Board games are intended to be permanent objects that can be enjoyed for years, if not decades, so I've always been fascinated by the concept of a board game becoming obsolete. Such was the the case with the Battlestar Galactica, a game cut off at the knees last year when Indie Boards & Cards published The Resistance. This new game on the block played in a fraction of the time with as much if not more suspense, relegating Battlestar Galactica to the back of the game closet.
Yet while I primarily play games as a test of skill, there is something to be said for an enjoyable theme. Battlestar, with its Cylons, always served as the perfect setting for the "hidden role" genre of games. Enter BoardGameGeek.com user Evan Derrick, who has followed tradition for the website by creating an "express" version of this popular game. BSG Express aims to bring the original game's weighty playtime down, while also adding the luck of the dice to spice up a game prone to dragging on. Since revealing his design to the community, BSG Express has shot up the ranks of BGG's "Hotness" ladder, calling much attention to the fan-made game.

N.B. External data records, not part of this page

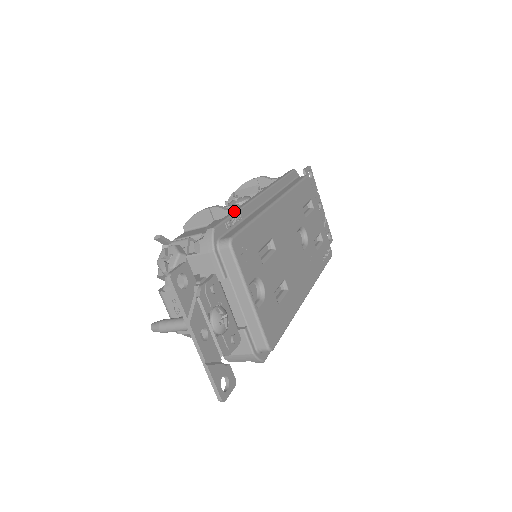
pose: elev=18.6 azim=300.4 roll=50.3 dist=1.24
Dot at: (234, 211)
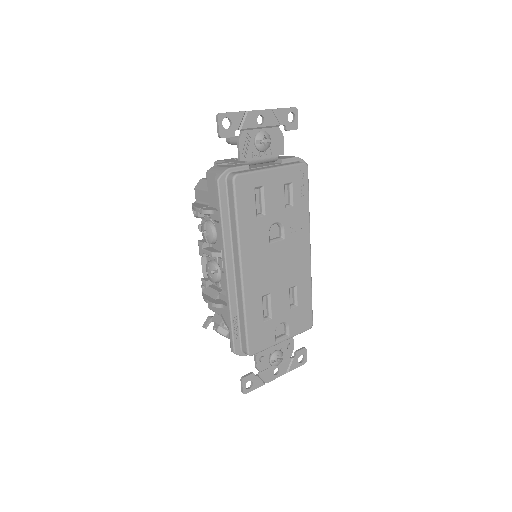
Dot at: (229, 320)
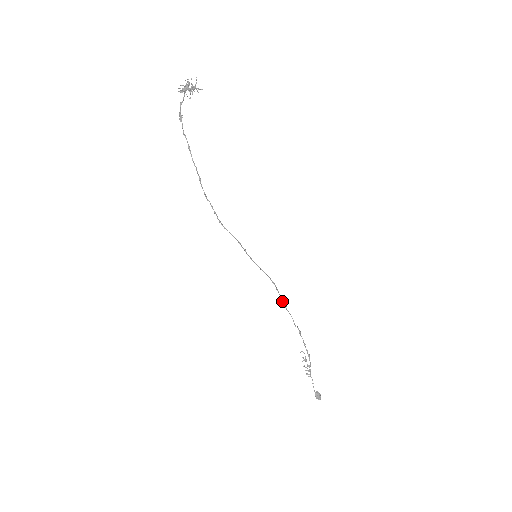
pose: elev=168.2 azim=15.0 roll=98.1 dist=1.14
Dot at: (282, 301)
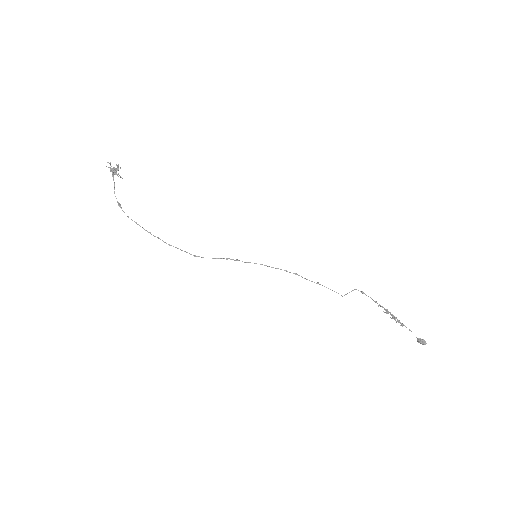
Dot at: occluded
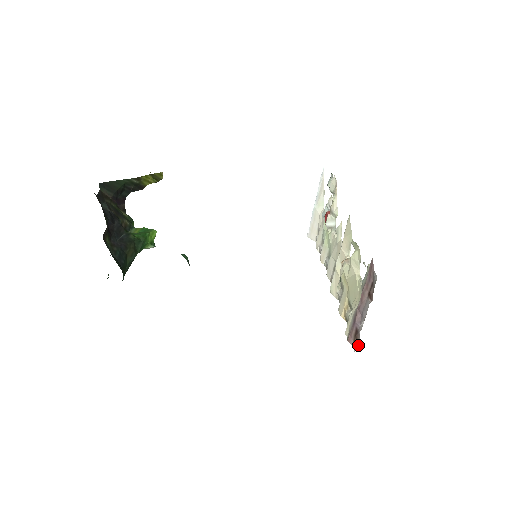
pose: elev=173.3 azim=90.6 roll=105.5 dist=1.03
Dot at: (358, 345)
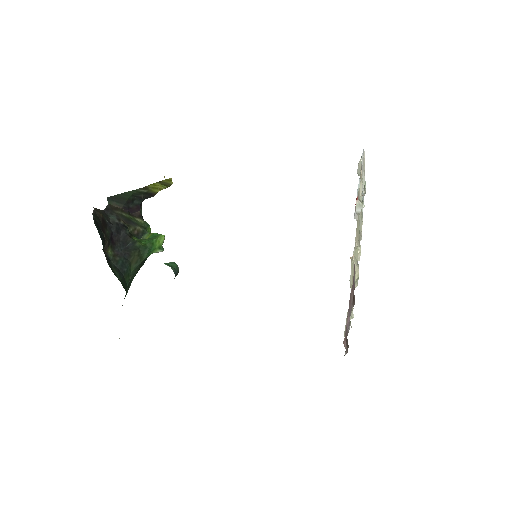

Cards and markers for the unofficial "express" version of Battlestar Galactica
As part of the "hidden role" genre of games, both Battlestar Galactica and The Resistance draw inspiration off of the classic game of Werewolf. Players are assigned roles in secret at the game's start, and must tilt the game in their favor by eliminating players of the opposing faction in public votes. These games have built on the basic formula by adding special powers and abilities to aid in revealing a player's true motivation, but at their core, every match still comes down to a tense social game of accusations and body language.
Battlestar Galactica used the secret threat of Cyclons to great effect, but the 2-3 hour play experience needed to be trimmed down. BSG Express slashes that to about one hour, which is great, but the unexpected twist is the inclusion of die rolls.
During the game, players complete actions, hold votes, and resolve crises by rolling the skill dice with a mix of positive and negative numbers on their faces. The results of each roll are private to the person who rolled the dice, who then submits only a portion of them to the public vote. If a popular action is sabotaged, now you can bluff your secret Cylon status on a bad die roll, or frame another player who honestly did fall victim to the luck of the dice.